= ABOUT THIS TASK =
In the following material, identify every line holding the string "good" and return it.
-=-=-
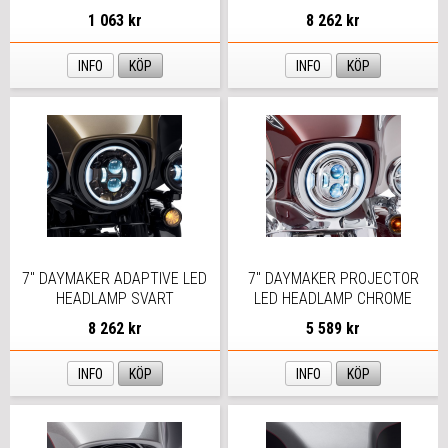
1 063 kr
8 262 kr
INFO
KÖP
INFO
KÖP
7" DAYMAKER ADAPTIVE LED
7" DAYMAKER PROJECTOR
HEADLAMP SVART
LED HEADLAMP CHROME
8 262 kr
5 589 kr
INFO
KÖP
INFO
KÖP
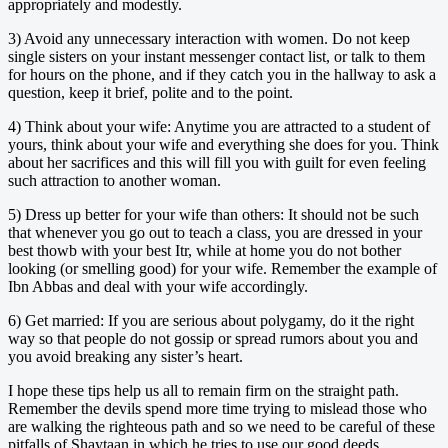
appropriately and modestly.
3) Avoid any unnecessary interaction with women. Do not keep
single sisters on your instant messenger contact list, or talk to them
for hours on the phone, and if they catch you in the hallway to ask a
question, keep it brief, polite and to the point.
4) Think about your wife: Anytime you are attracted to a student of
yours, think about your wife and everything she does for you. Think
about her sacrifices and this will fill you with guilt for even feeling
such attraction to another woman.
5) Dress up better for your wife than others: It should not be such
that whenever you go out to teach a class, you are dressed in your
best thowb with your best Itr, while at home you do not bother
looking (or smelling good) for your wife. Remember the example of
Ibn Abbas and deal with your wife accordingly.
6) Get married: If you are serious about polygamy, do it the right
way so that people do not gossip or spread rumors about you and
you avoid breaking any sister’s heart.
I hope these tips help us all to remain firm on the straight path.
Remember the devils spend more time trying to mislead those who
are walking the righteous path and so we need to be careful of these
pitfalls of Shaytaan in which he tries to use our good deeds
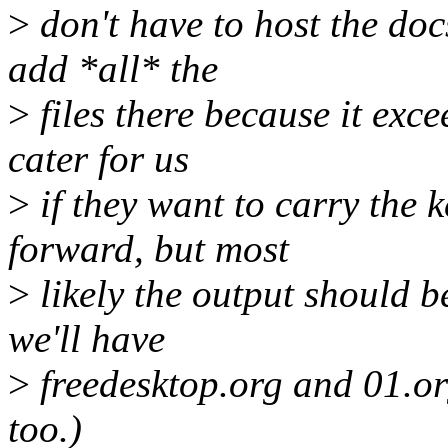
>
don't have to host the doc
add *all* the
>
files there because it exce
cater for us
>
if they want to carry the
forward, but most
>
likely the output should b
we'll have
>
freedesktop.org and 01.o
too.)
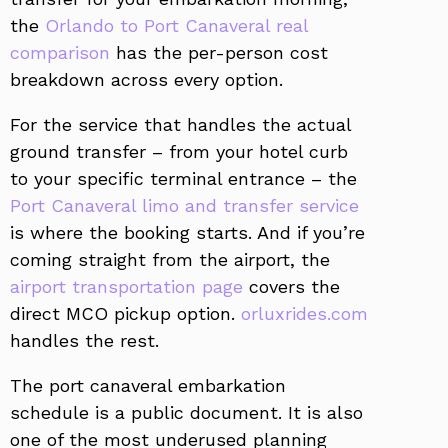
the
Orlando to Port Canaveral real
comparison
has the per-person cost
breakdown across every option.
For the service that handles the actual
ground transfer – from your hotel curb
to your specific terminal entrance – the
Port Canaveral limo and transfer service
is where the booking starts. And if you’re
coming straight from the airport, the
airport transportation page
covers the
direct MCO pickup option.
orluxrides.com
handles the rest.
The port canaveral embarkation
schedule is a public document. It is also
one of the most underused planning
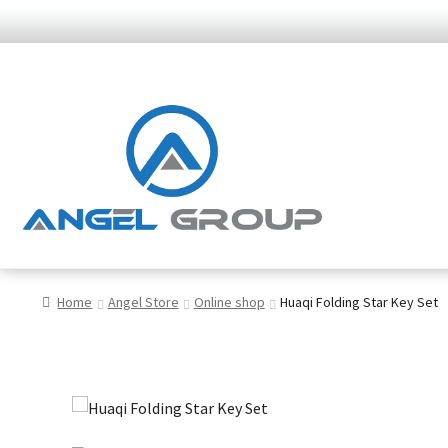
Skip
Skip
to
to
navigation
content
Home
Angel Store
Online shop
Huaqi Folding Star Key Set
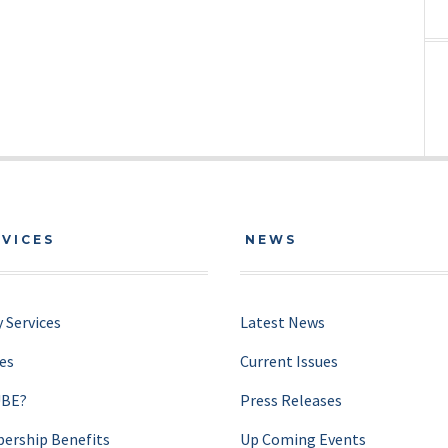
RVICES
NEWS
 Services
Latest News
ces
Current Issues
UBE?
Press Releases
rship Benefits
Up Coming Events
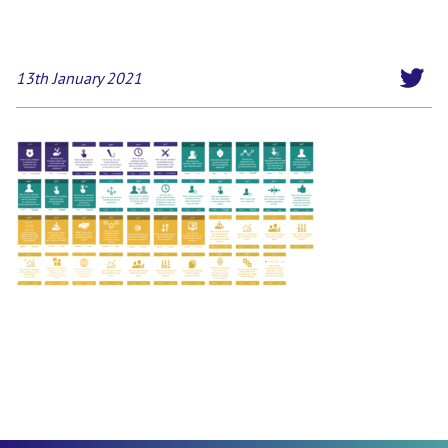
13th January 2021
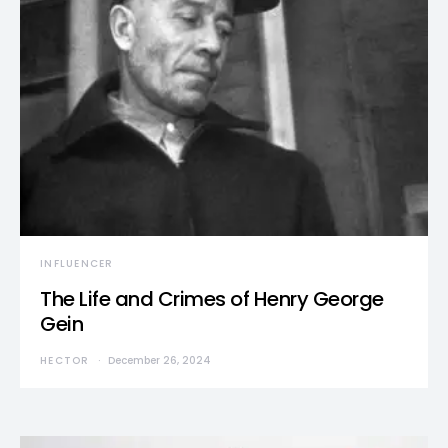
INFLUENCER
The Life and Crimes of Henry George
Gein
HECTOR
December 26, 2024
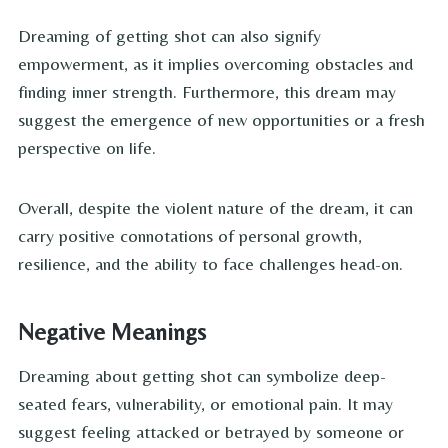
Dreaming of getting shot can also signify
empowerment, as it implies overcoming obstacles and
finding inner strength. Furthermore, this dream may
suggest the emergence of new opportunities or a fresh
perspective on life.
Overall, despite the violent nature of the dream, it can
carry positive connotations of personal growth,
resilience, and the ability to face challenges head-on.
Negative Meanings
Dreaming about getting shot can symbolize deep-
seated fears, vulnerability, or emotional pain. It may
suggest feeling attacked or betrayed by someone or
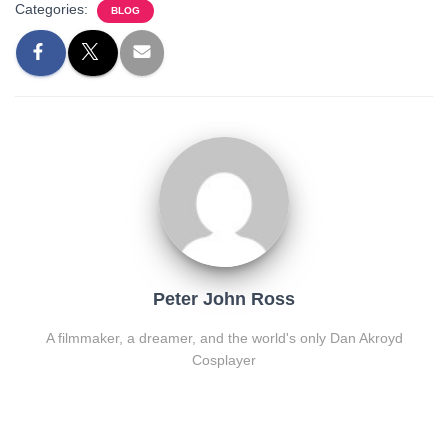
Categories:
BLOG
Peter John Ross
A filmmaker, a dreamer, and the world's only Dan Akroyd
Cosplayer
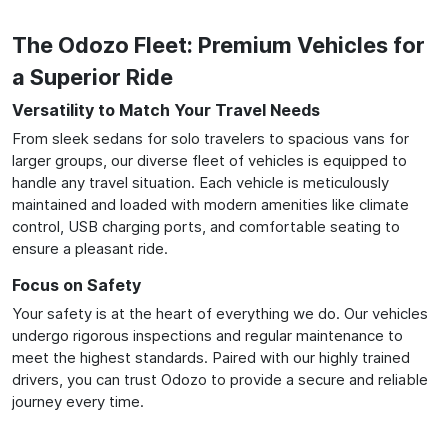
The Odozo Fleet: Premium Vehicles for
a Superior Ride
Versatility to Match Your Travel Needs
From sleek sedans for solo travelers to spacious vans for
larger groups, our diverse fleet of vehicles is equipped to
handle any travel situation. Each vehicle is meticulously
maintained and loaded with modern amenities like climate
control, USB charging ports, and comfortable seating to
ensure a pleasant ride.
Focus on Safety
Your safety is at the heart of everything we do. Our vehicles
undergo rigorous inspections and regular maintenance to
meet the highest standards. Paired with our highly trained
drivers, you can trust Odozo to provide a secure and reliable
journey every time.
-=-=-
= ANSWER SPACE =
looking (or smelling good) for your wife. Remember the example of
pitfalls of Shaytaan in which he tries to use our good deeds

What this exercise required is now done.